====== Available data ======

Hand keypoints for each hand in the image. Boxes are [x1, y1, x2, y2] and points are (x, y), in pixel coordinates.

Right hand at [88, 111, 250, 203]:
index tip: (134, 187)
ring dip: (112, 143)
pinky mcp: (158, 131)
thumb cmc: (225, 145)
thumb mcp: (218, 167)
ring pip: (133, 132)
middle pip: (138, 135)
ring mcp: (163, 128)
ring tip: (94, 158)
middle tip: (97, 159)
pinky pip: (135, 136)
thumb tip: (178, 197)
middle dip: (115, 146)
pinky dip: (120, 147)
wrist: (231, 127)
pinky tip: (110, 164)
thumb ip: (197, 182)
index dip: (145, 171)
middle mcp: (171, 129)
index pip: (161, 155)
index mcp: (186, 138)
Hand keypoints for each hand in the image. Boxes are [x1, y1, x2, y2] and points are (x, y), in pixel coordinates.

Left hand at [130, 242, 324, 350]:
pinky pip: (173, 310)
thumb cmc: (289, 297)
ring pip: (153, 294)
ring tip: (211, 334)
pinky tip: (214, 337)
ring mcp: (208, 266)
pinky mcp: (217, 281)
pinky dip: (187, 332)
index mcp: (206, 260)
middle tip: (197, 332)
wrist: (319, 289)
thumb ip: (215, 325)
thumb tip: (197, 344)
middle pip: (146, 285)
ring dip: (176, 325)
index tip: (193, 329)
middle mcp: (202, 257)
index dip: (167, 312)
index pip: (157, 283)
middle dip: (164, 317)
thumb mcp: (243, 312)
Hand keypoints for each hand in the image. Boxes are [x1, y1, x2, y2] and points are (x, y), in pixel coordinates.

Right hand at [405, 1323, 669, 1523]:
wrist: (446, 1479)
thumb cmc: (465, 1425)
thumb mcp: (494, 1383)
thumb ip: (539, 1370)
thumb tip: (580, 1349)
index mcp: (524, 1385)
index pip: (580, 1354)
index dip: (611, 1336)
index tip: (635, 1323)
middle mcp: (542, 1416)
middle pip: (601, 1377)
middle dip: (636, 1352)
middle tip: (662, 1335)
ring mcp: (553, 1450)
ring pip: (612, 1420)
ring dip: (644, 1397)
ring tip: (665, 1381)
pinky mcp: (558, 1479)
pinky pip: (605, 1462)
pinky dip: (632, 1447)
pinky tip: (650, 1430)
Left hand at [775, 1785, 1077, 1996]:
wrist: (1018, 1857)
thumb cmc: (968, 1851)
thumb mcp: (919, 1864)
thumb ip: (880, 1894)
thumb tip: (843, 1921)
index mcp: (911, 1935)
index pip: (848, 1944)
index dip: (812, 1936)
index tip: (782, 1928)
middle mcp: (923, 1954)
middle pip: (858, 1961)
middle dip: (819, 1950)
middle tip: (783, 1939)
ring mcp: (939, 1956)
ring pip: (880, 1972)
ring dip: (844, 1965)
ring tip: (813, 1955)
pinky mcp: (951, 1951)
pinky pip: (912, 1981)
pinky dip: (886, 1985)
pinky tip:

======

## [Task details]
Each line above is to be reproduced exactly. Leave none out.

## [Expected answer]
Hand keypoints for each hand in the image. Boxes are [x1, y1, x2, y2] and points are (x, y), in pixel coordinates.

Right hand at [88, 111, 250, 203]:
index tip: (134, 187)
ring dip: (112, 143)
pinky mcp: (158, 131)
thumb cmc: (225, 145)
thumb mcp: (218, 167)
ring pip: (133, 132)
middle pip: (138, 135)
ring mcp: (163, 128)
ring tip: (94, 158)
middle tip: (97, 159)
pinky pip: (135, 136)
thumb tip: (178, 197)
middle dip: (115, 146)
pinky dip: (120, 147)
wrist: (231, 127)
pinky tip: (110, 164)
thumb ip: (197, 182)
index dip: (145, 171)
middle mcp: (171, 129)
index pip: (161, 155)
index mcp: (186, 138)
Hand keypoints for each hand in the image. Boxes are [x1, y1, x2, y2] and points are (x, y), in pixel coordinates.

Left hand at [130, 242, 324, 350]:
pinky pip: (173, 310)
thumb cmc: (289, 297)
ring pip: (153, 294)
ring tip: (211, 334)
pinky tip: (214, 337)
ring mcp: (208, 266)
pinky mcp: (217, 281)
pinky dip: (187, 332)
index mcp: (206, 260)
middle tip: (197, 332)
wrist: (319, 289)
thumb ip: (215, 325)
thumb tip: (197, 344)
middle pip: (146, 285)
ring dip: (176, 325)
index tip: (193, 329)
middle mcp: (202, 257)
index dip: (167, 312)
index pip: (157, 283)
middle dip: (164, 317)
thumb mcp: (243, 312)
Hand keypoints for each hand in the image. Boxes are [x1, y1, x2, y2] and points are (x, y), in pixel coordinates.

Right hand at [405, 1323, 669, 1523]:
wrist: (446, 1479)
thumb cmc: (465, 1425)
thumb mcp: (494, 1383)
thumb ip: (539, 1370)
thumb tip: (580, 1349)
index mcp: (524, 1385)
index pip: (580, 1354)
index dip: (611, 1336)
index tip: (635, 1323)
middle mcp: (542, 1416)
middle pip: (601, 1377)
middle dip: (636, 1352)
middle tip: (662, 1335)
ring mcp: (553, 1450)
ring pip: (612, 1420)
ring dip: (644, 1397)
ring tip: (665, 1381)
pinky mcp: (558, 1479)
pinky pip: (605, 1462)
pinky dip: (632, 1447)
pinky tip: (650, 1430)
Left hand at [775, 1785, 1077, 1996]:
wrist: (1018, 1857)
thumb cmc: (968, 1851)
thumb mcp: (919, 1864)
thumb ip: (880, 1894)
thumb tip: (843, 1921)
index mcp: (911, 1935)
index pip: (848, 1944)
index dip: (812, 1936)
index tip: (782, 1928)
middle mcp: (923, 1954)
middle pip: (858, 1961)
middle dip: (819, 1950)
middle tip: (783, 1939)
ring mcp: (939, 1956)
ring pip: (880, 1972)
ring dip: (844, 1965)
ring tip: (813, 1955)
pinky mcp: (951, 1951)
pinky pip: (912, 1981)
pinky dip: (886, 1985)
pinky tip:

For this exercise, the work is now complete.